▶ TEXT EXCERPT:

July 29 , 2021 (EIRNS)—Commenting on the Strategic Stability talks with the U.S. on July 28, Russian Deputy Foreign Minister Sergey Ryabkov was positive. The U.S. delegation was led by Deputy Secretary of State Wendy Sherman, who had just arrived from talks in Tianjin, China. “As for the meeting’s atmosphere, I’d describe it as very down-to-earth, very businesslike, very focused, conscious and rational, to quote the statement adopted after the Geneva summit on June 16” between Presidents Vladimir Putin and Joseph Biden, he said.

“They are ready. This is a good thing. They sent an impressive delegation representing all departments” from the U.S. and the Washington “worked through its agenda 100%,” he told TASS.

“We managed to broadly present positions to each other; we also heard critical comments from the American side which is very normal; we also heard their opinion about the way we need to continue working. In general, we are very content about this first opening meeting at our level in Geneva,” he told reporters on July 28.

Pointing out that the talks were not a formal “negotiation,” he explained: “We are engaged in dialogue; let’s be frank. It is a less formal process than negotiations. We are fine with that. If this dialogue is conscious and rational, it will be an achievement in itself when we will be able to report back to our leaders about fulfilling the instructions in the way they were delivered.”

▶ TASK ITEM:
Copy the Strategic Stability talks text, everything from "July 29 , 2021" down to "he told TASS.", replacing "delegation" with "team".

▶ STORED DATA:

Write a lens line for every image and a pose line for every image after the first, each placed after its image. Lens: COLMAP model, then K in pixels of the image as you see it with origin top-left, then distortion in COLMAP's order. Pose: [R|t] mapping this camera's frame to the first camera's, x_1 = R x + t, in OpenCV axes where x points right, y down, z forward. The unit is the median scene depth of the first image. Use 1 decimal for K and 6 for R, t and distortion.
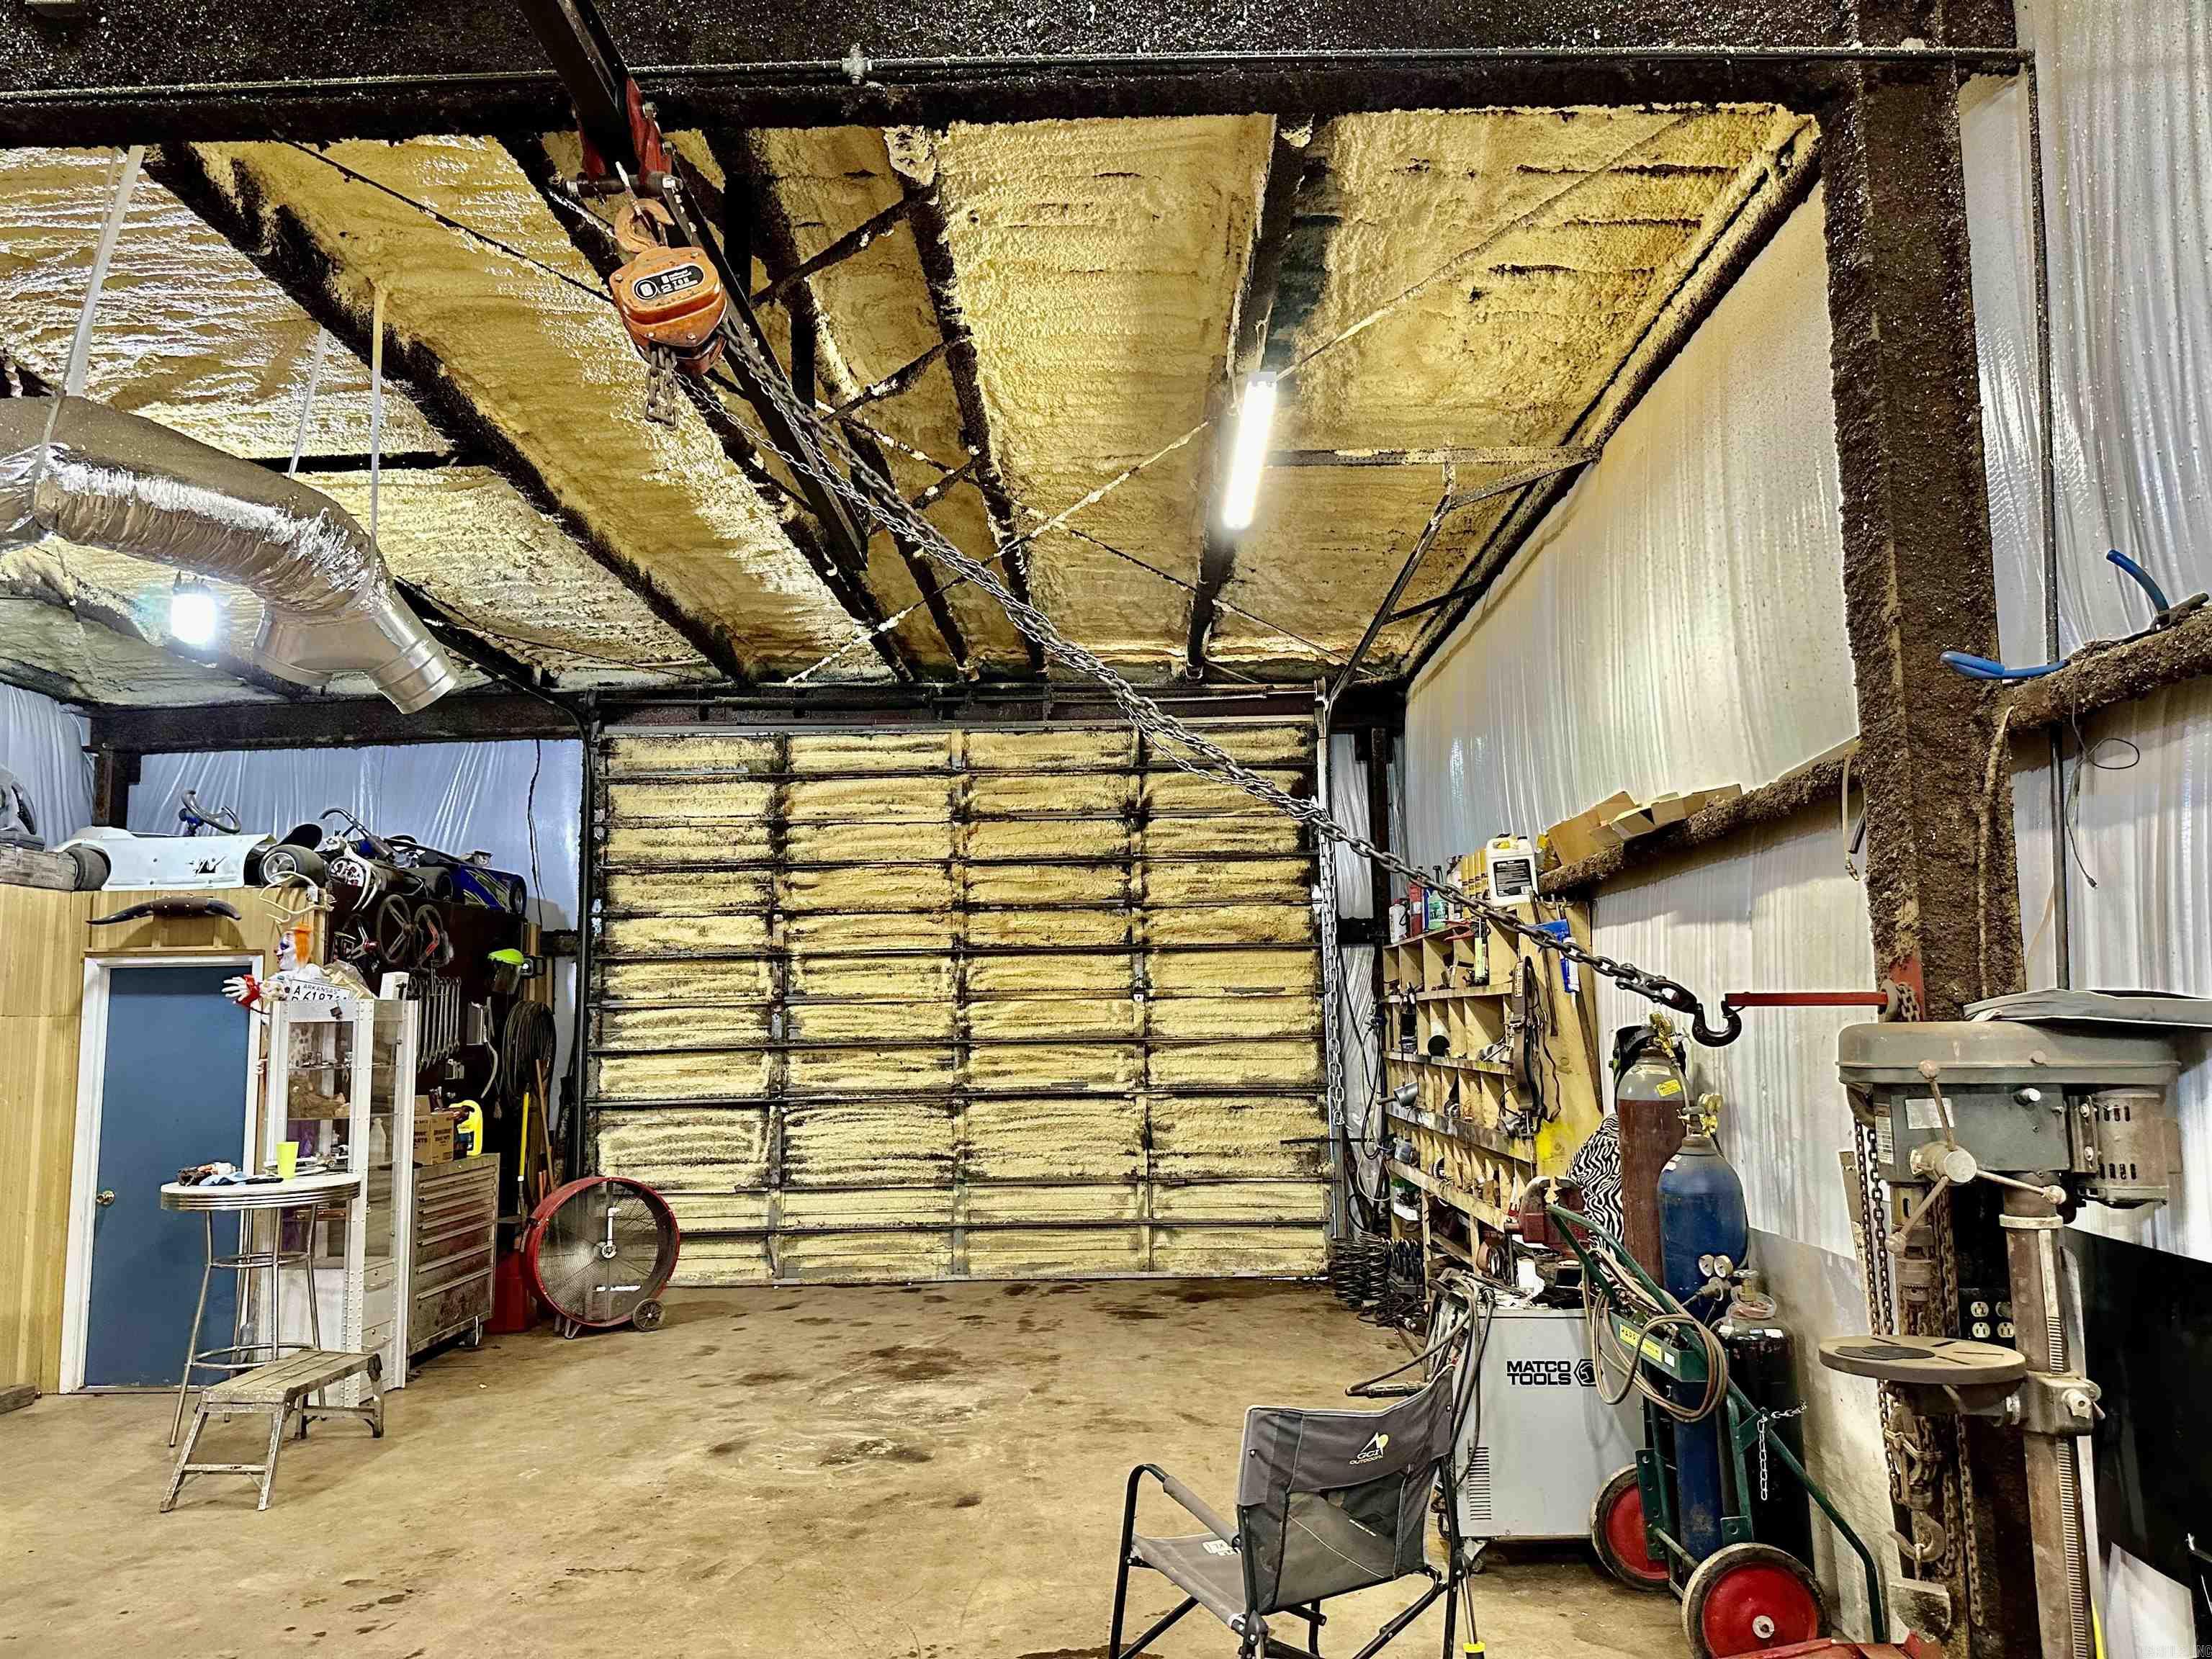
lens RADIAL K [[1555.5, 0, 1134.7], [0, 1555.5, 830.8], [0, 0, 1]] dist [0.131954, -0.210508]
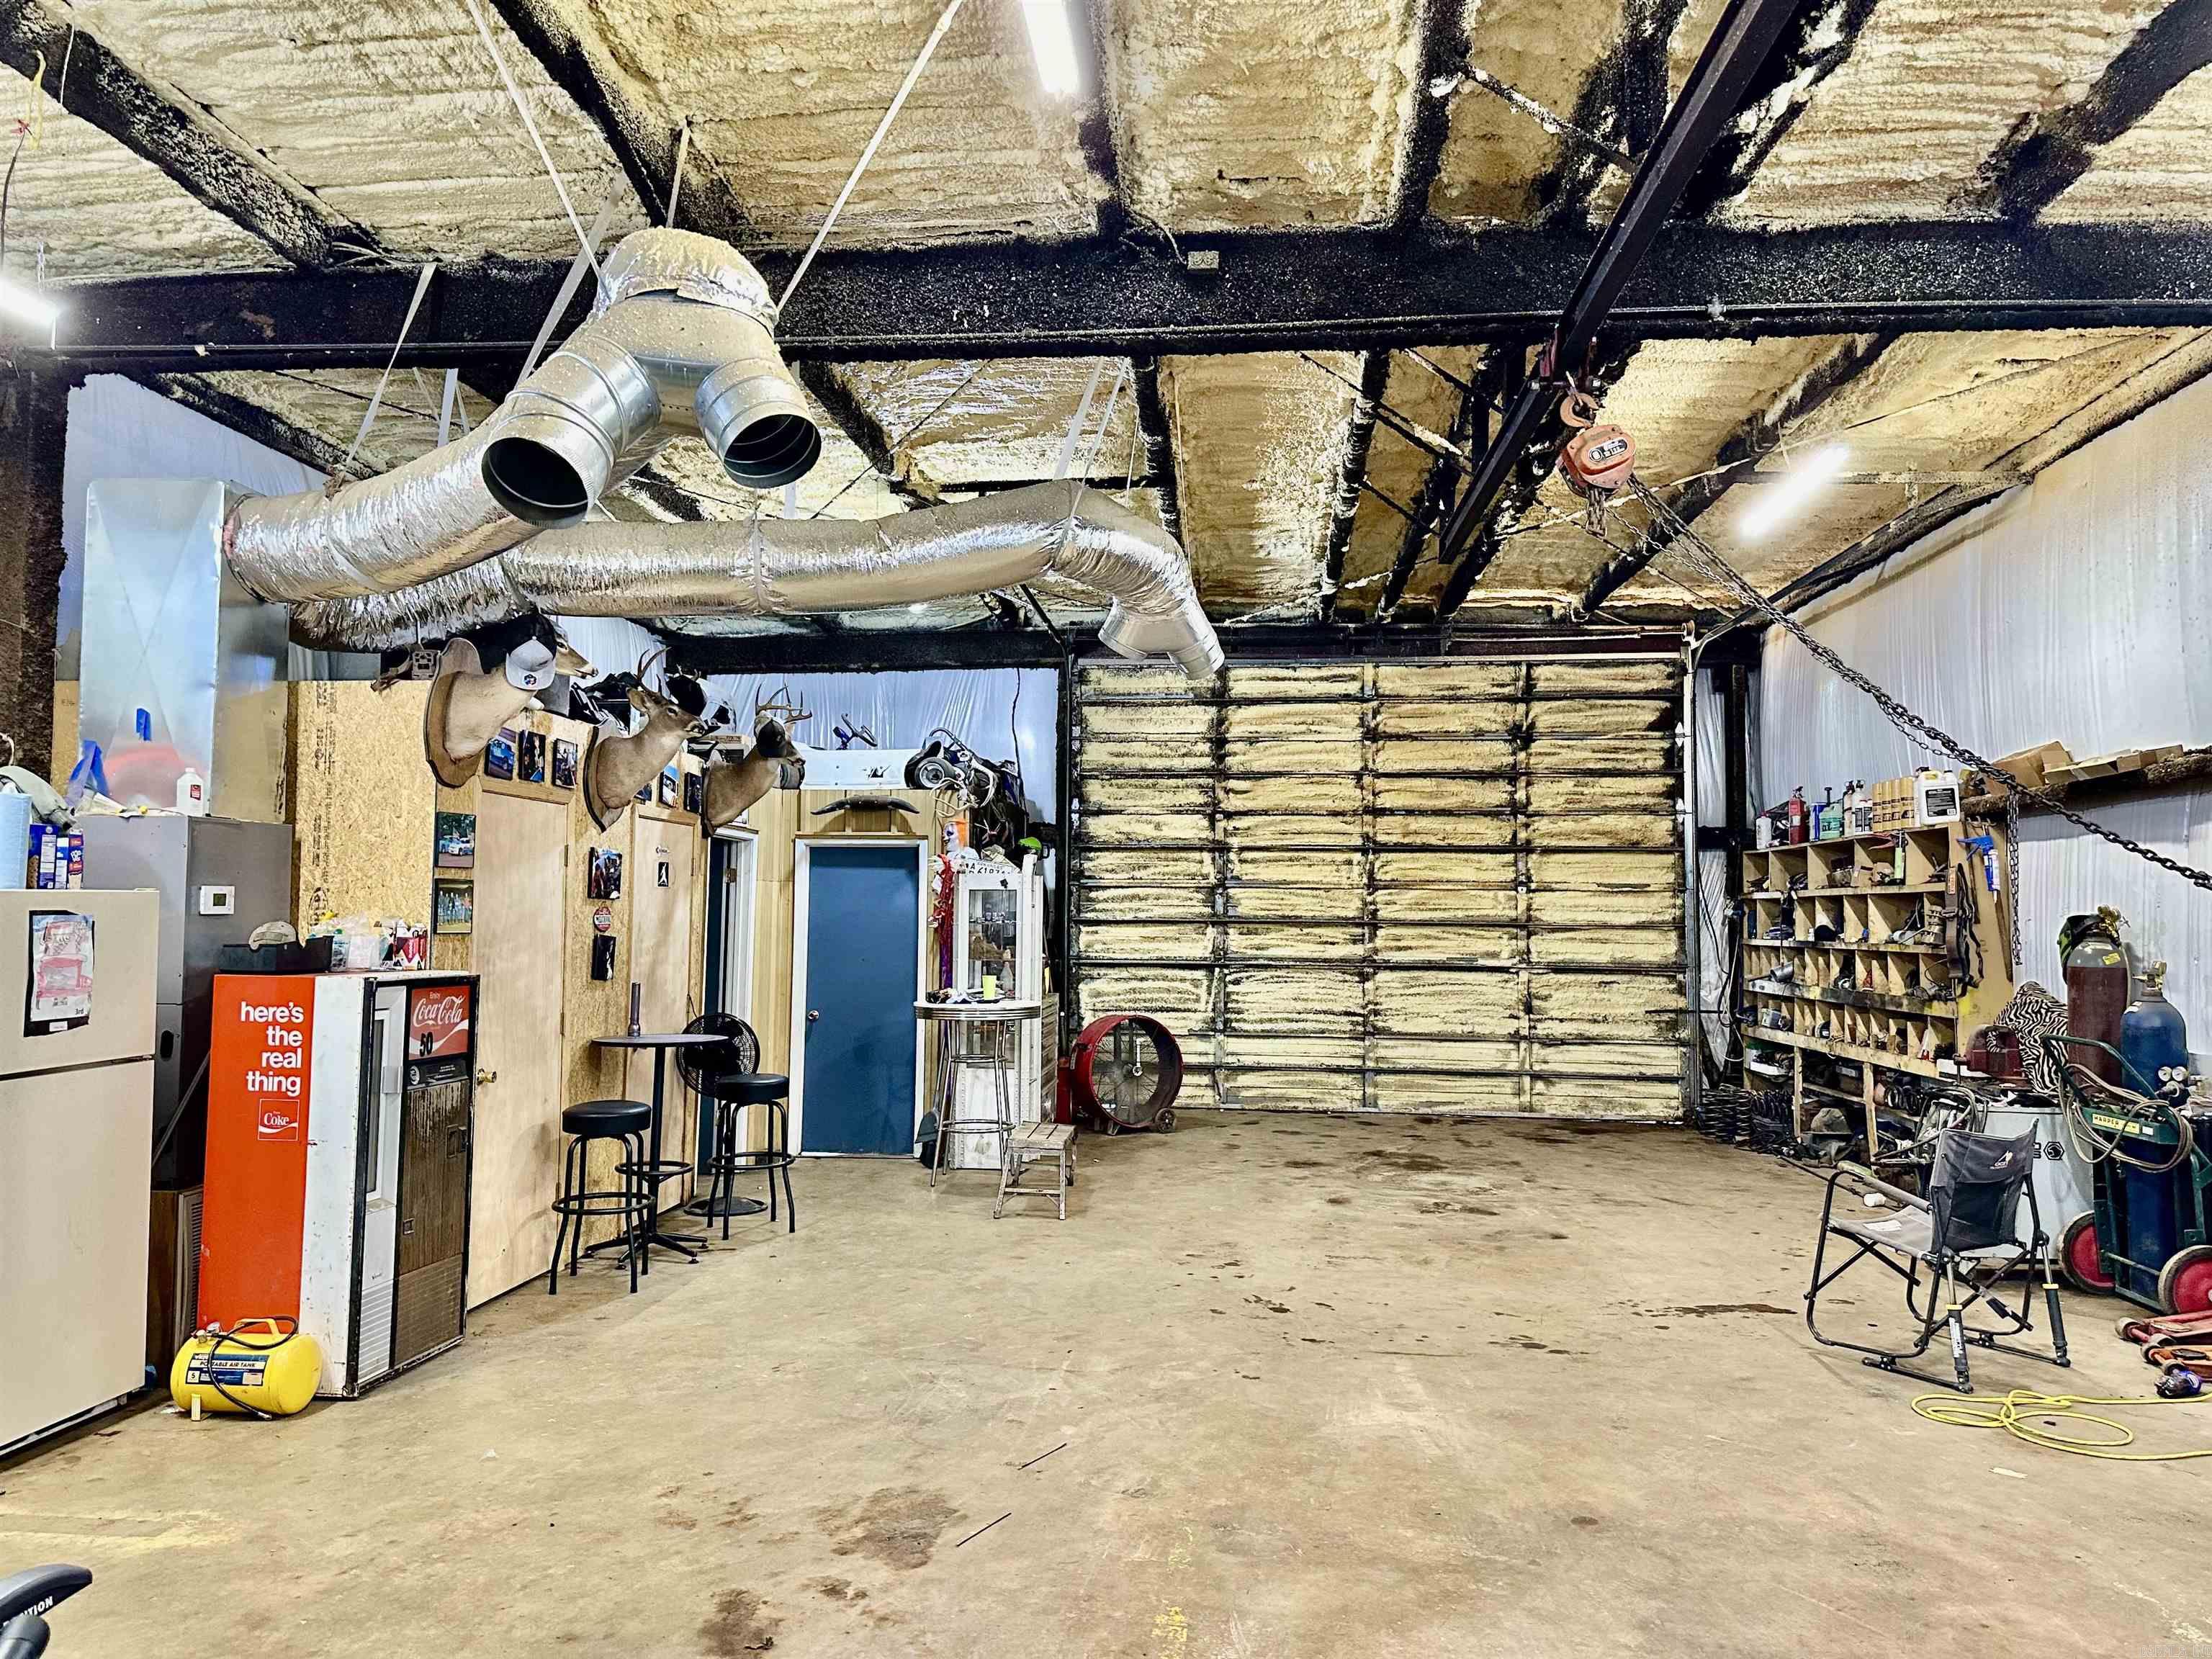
lens RADIAL K [[1550.3, 0, 1106.0], [0, 1550.3, 829.5], [0, 0, 1]] dist [0.094271, -0.157125]
pose [[0.994944, 0.020656, -0.098286, -0.200488], [-0.013956, 0.997562, 0.068372, -0.016918], [0.099459, -0.066654, 0.992807, -0.222495]]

▶ WRITTEN SOLUTION:
July 29 , 2021 (EIRNS)—Commenting on the Strategic Stability talks with the U.S. on July 28, Russian Deputy Foreign Minister Sergey Ryabkov was positive. The U.S. team was led by Deputy Secretary of State Wendy Sherman, who had just arrived from talks in Tianjin, China. “As for the meeting’s atmosphere, I’d describe it as very down-to-earth, very businesslike, very focused, conscious and rational, to quote the statement adopted after the Geneva summit on June 16” between Presidents Vladimir Putin and Joseph Biden, he said.

“They are ready. This is a good thing. They sent an impressive team representing all departments” from the U.S. and the Washington “worked through its agenda 100%,” he told TASS.